As for me, rally for a moment. I am so human, I have no gratitude. Pas at home did not think that it had come to the moon, very afraid to make Ridho disappointed. Now it's definitely pregnant, eh even upset.
Doctor Nadia once again shook our hands in turn and congratulated us for the second time. After a prescription for the vitamin, Ridho and I walked out of Nadia's doctor's office.
"You just sit here, let me put this in the pharmacy section" said Ridho.
I'm nagging.
"I was there first, huh?" said Ridho.
I'm still a little confused by the information I'm getting right now. My feelings are very random, but what is clear is the look of a happy face from the kangmas makes me also happy.
He waited for the medicine to look at me, and smiled. I returned that smile.

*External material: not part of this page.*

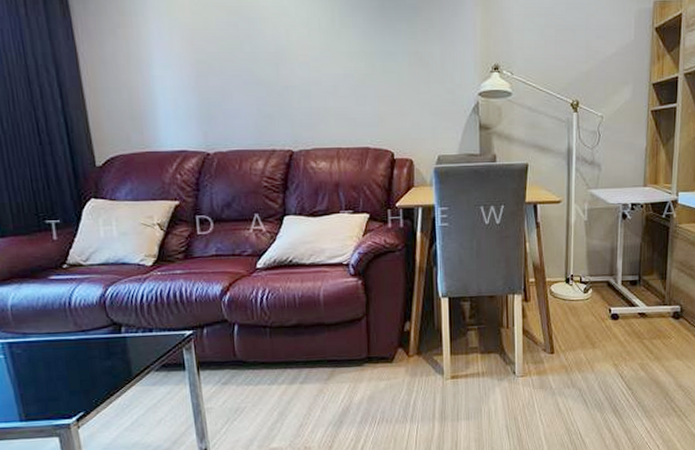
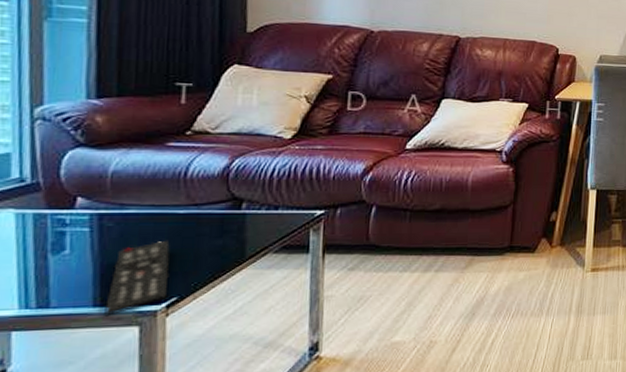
remote control: none [28,363,75,430] -> present [102,240,170,317]

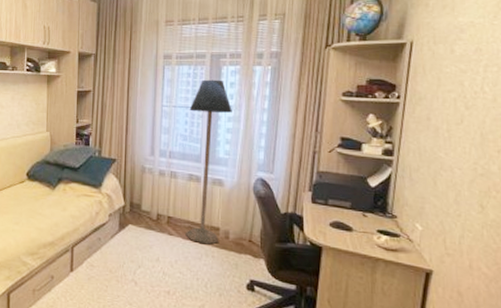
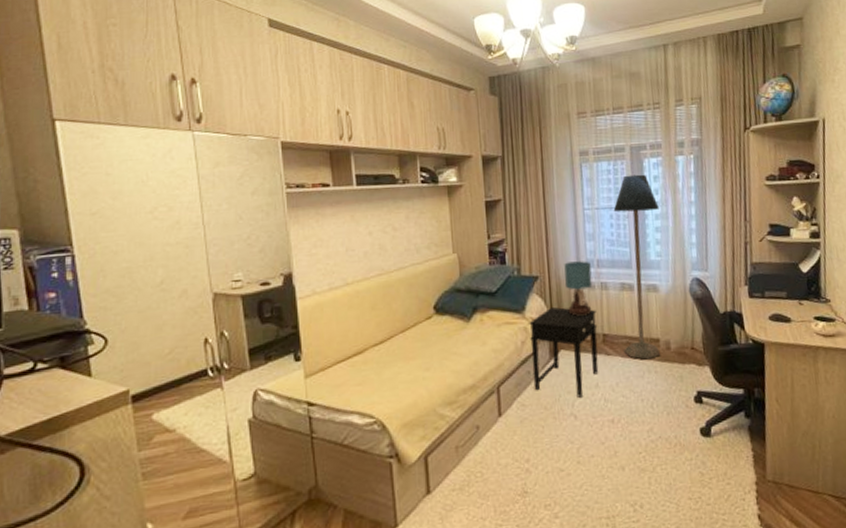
side table: none [102,186,164,267] -> present [529,306,599,398]
table lamp: none [138,150,163,198] -> present [564,261,593,316]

"Huuufhhh, bismillah already" I said in my heart.
Ridho came back to me with some medicine or vitamins that were in the white paste.
I'm not sure I'm going to take all the vitamins Ridho's redeemed. One seed I nelennya difficult, let alone a lot.
Ridho took me home. In the car I saw the results of USG photos given by doctor Nadia. Not yet shaped, just a small buletan who said it will be the baby I'm the same Ridho.
"Alhamdulillah yes, dear? finally the result of our hard work during fruiting as well" said Ridho. I'm auto nengok kangmas.
"What hard work?"
"Every malem is a fight, you can't forget, right?" ridho said he did not know shame.
"What the hell, Mas? it's a real pain," I felt my cheeks were hot.
Ridho was angry, he even nowel my cheek with one hand.